§ **Fragmento proporcionado**:
El problema no es sólo que algunos de estos enfoques educativos reproduzcan los valores teóricamente neutros del funcionalismo, sino que también vienen acompañados de una pretensión adoctrinadora. Este adoctrinamiento tiene dos caras complementarias: la cara bronca del conservadurismo moral, la enseñanza confesional y el darwinismo social y la cara ingenua de la llamada educación en la tolerancia. Por distintos que sean, ambos enfoques vienen abonando el terreno a los mismos valores del utilitarismo y la competitividad. No se trata de infravalorar la expansión de las ideas retrógradas que la derecha trata expresamente de difundir a través de la instrucción pública; pero también resulta muy peligrosa la expansión que por el currículo de primaria y secundaria tiene ese otro pensamiento moralizante, cándido y políticamente correcto que proclama ideas tan peregrinas como el «respeto a todas las ideas», dado que inevitablemente entre éstas habría que incluir las ideas creacionistas sostenidas por diferentes sectas religiosas o la idea de la superioridad de la raza aria del Mein Kampf. Y es que la alternativa al pensamiento reaccionario no puede ser un pensamiento blando y melifluo. Frente a aquel es un error promover una educación moralizante a la contra. En lugar de eso sería más efectivo promover un conocimiento riguroso que fuera amplio, positivo y crítico, pues creo sinceramente que una consigna no se combate con otra consigna, sino con una buena tesis.

§ **Ejercicio planteado 1**: Duplica, sin cambiar nada, el tramo de los registros que va desde el comienzo de los registros hasta la línea que contiene "Dot at: (237, 195)", incluidos ambos extremos.

Registros de datos recopilados

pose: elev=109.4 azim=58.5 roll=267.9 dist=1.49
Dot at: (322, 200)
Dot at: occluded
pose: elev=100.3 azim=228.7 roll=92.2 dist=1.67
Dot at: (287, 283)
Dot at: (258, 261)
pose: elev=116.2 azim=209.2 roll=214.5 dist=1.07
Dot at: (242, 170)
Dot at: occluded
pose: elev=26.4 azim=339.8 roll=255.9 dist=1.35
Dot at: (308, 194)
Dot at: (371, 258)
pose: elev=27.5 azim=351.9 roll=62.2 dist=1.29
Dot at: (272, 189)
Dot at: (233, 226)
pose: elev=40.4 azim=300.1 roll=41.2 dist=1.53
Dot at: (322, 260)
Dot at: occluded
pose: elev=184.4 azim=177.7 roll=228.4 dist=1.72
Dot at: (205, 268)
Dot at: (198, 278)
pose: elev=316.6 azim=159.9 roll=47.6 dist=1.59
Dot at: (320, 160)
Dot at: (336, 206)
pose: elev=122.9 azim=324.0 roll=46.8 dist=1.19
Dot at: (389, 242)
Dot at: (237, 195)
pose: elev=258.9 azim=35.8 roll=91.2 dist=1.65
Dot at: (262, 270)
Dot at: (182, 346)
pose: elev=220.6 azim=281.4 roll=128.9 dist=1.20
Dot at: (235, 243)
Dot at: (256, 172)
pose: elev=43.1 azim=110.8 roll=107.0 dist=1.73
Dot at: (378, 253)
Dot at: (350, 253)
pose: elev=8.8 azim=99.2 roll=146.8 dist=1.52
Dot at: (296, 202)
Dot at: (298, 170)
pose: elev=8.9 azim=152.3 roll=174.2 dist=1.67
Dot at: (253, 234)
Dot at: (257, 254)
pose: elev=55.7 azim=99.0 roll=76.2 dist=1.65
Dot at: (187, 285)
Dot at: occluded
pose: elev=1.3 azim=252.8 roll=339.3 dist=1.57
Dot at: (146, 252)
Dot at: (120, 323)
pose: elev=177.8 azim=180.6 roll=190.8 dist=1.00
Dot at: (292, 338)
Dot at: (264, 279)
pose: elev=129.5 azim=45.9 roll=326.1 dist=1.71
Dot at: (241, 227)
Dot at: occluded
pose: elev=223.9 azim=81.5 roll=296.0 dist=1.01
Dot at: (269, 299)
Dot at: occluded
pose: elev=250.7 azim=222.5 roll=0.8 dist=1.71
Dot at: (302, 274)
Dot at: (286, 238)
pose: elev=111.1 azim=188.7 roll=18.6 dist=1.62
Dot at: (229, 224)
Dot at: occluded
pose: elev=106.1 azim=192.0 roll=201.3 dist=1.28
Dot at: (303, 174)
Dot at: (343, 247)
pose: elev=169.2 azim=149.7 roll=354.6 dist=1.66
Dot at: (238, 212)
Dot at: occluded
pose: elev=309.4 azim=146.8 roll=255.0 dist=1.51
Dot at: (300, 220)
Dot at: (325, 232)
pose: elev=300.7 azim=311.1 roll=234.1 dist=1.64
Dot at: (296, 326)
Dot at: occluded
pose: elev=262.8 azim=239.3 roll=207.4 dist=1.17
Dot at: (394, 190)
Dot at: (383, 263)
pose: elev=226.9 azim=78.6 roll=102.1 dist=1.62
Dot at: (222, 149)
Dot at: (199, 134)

§ **Ejercicio planteado 2**: Por favor, retoma el fragmento sobre educación y adoctrinamiento y continúalo a partir del punto en que termina.

§ **Resultado esperado 1**:
pose: elev=109.4 azim=58.5 roll=267.9 dist=1.49
Dot at: (322, 200)
Dot at: occluded
pose: elev=100.3 azim=228.7 roll=92.2 dist=1.67
Dot at: (287, 283)
Dot at: (258, 261)
pose: elev=116.2 azim=209.2 roll=214.5 dist=1.07
Dot at: (242, 170)
Dot at: occluded
pose: elev=26.4 azim=339.8 roll=255.9 dist=1.35
Dot at: (308, 194)
Dot at: (371, 258)
pose: elev=27.5 azim=351.9 roll=62.2 dist=1.29
Dot at: (272, 189)
Dot at: (233, 226)
pose: elev=40.4 azim=300.1 roll=41.2 dist=1.53
Dot at: (322, 260)
Dot at: occluded
pose: elev=184.4 azim=177.7 roll=228.4 dist=1.72
Dot at: (205, 268)
Dot at: (198, 278)
pose: elev=316.6 azim=159.9 roll=47.6 dist=1.59
Dot at: (320, 160)
Dot at: (336, 206)
pose: elev=122.9 azim=324.0 roll=46.8 dist=1.19
Dot at: (389, 242)
Dot at: (237, 195)

§ **Resultado esperado 2**:
En cualquier caso, el gran problema que estamos sufriendo en la actualidad es el del desdoblamiento del sistema educativo, en todos sus niveles, en centros públicos masificados y desasistidos para estudiantes que serán carne de cañón del paro, la precariedad o la emigración y unos pocos centros privados muy mimados por el gobierno de turno y concebidos como espacio para la formación de élites gestoras. Si además de tolerar esta situación que condena a la mayoría de los estudiantes a la subalternidad les educamos mientras tanto en metalenguajes técnicos y en una tolerancia mal entendida, en lugar de hacerlo en una comprensión material, científica, rigurosa y crítica de la realidad existente y también en metodologías útiles para intervenir educativamente sobre ella, estaremos contribuyendo a que sean, además de más precarios, menos libres y más conformistas.
De todas formas a veces terminamos idealizando los debates. Indudablemente hace falta un fortalecimiento de los contenidos disciplinares, así como metodologías didácticas y enfoques pedagógicos realmente novedosos. Sin embargo, el incremento de la calidad de la enseñaza y su capacidad para promover la igualdad social no vendrán sólo de esas reorientaciones, sino también de la imprescindible apuesta por lo público, de la mejora de las condiciones laborales de sus trabajadores, de la dotación de mayores recursos y de una financiación digna…que podría salir de todos ese dinero de la gente común que se ha derivado a salvar a los bancos o de aquellas fortunas patrias que anidan en paraísos fiscales.
Notas:
[i] Enrique Moradiellos, «Primero aprende, después enseña», El País, 22 de marzo de 2013.
[ii] Paulo Freire, Pedagogía del oprimido, Madrid, Siglo XXI, 2012.
[iii] Véase la recopilación de trabajos en Luis Alegre y Victor Moreno (coord.), Bolonia no existe. La destrucción de la universidad europea, Hiru, Hondarribia, 2009.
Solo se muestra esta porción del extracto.